The Captive Touch GND#
To use the captive touch logo and pins on the BBC micro:bit, you need to connect the GND pin to something that you are touching, like holding a wire connected to it. This helps the micro:bit detect your touch more accurately because it completes the electrical circuit needed for the touch sensors to work properly.
The Bluetooth Antenna#
The BLE antenna on the micro:bit allows it to communicate wirelessly with other devices using Bluetooth. This means the micro:bit can send and receive information, like messages or sensor data, to and from phones, tablets, and other micro:bits without using any cables.

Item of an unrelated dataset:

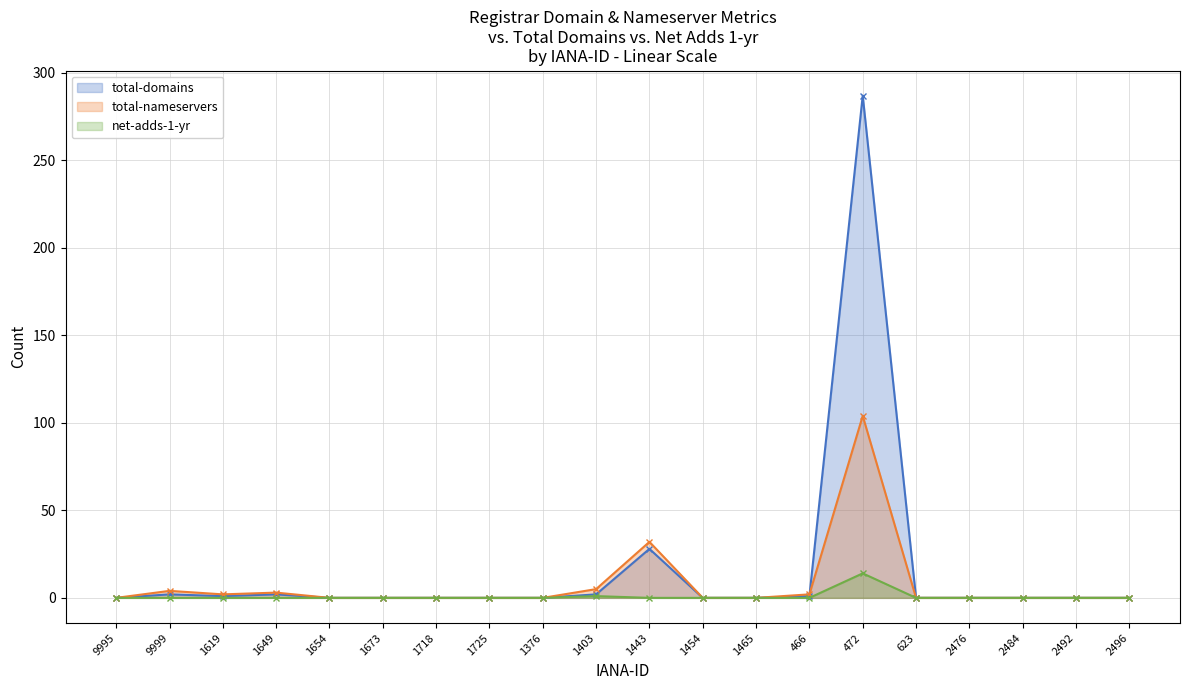

Which series has the largest total across all categories?

total-domains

Non-Programmable Components#
There are several components that cannot be controlled using MakeCode blocks. The components are necessary for the micro:bit to function properly. The non-programmable components are as follows:
The Processor#
The processor on the micro:bit is like the brain of the device. It reads the instructions from your program and tells the micro:bit what to do, such as lighting up LEDs, reading sensors, or playing sounds. Without the processor, the micro:bit wouldn’t be able to follow any commands.
The Micro USB Connector#
The USB connector on the micro:bit lets you connect it to a computer using a USB cable. This connection allows you to transfer programs from your computer to the micro:bit and also powers the micro:bit so it can run those programs.
The Power Connector#
The power connector on the micro:bit is where you plug in a power source, like a battery pack or a USB cable. This power source gives the micro:bit the energy it needs to run your programs when it is not connected to the computer with a USB cord. Without power, the micro:bit can’t do anything.
The Reset Button#
The reset button on the micro:bit is like a restart button on a computer. When you press it, the micro:bit stops whatever it’s doing and starts over from the beginning, running the program you loaded onto it from the start. This is useful if your program gets stuck or if you want to quickly restart it without turning the whole device off and on.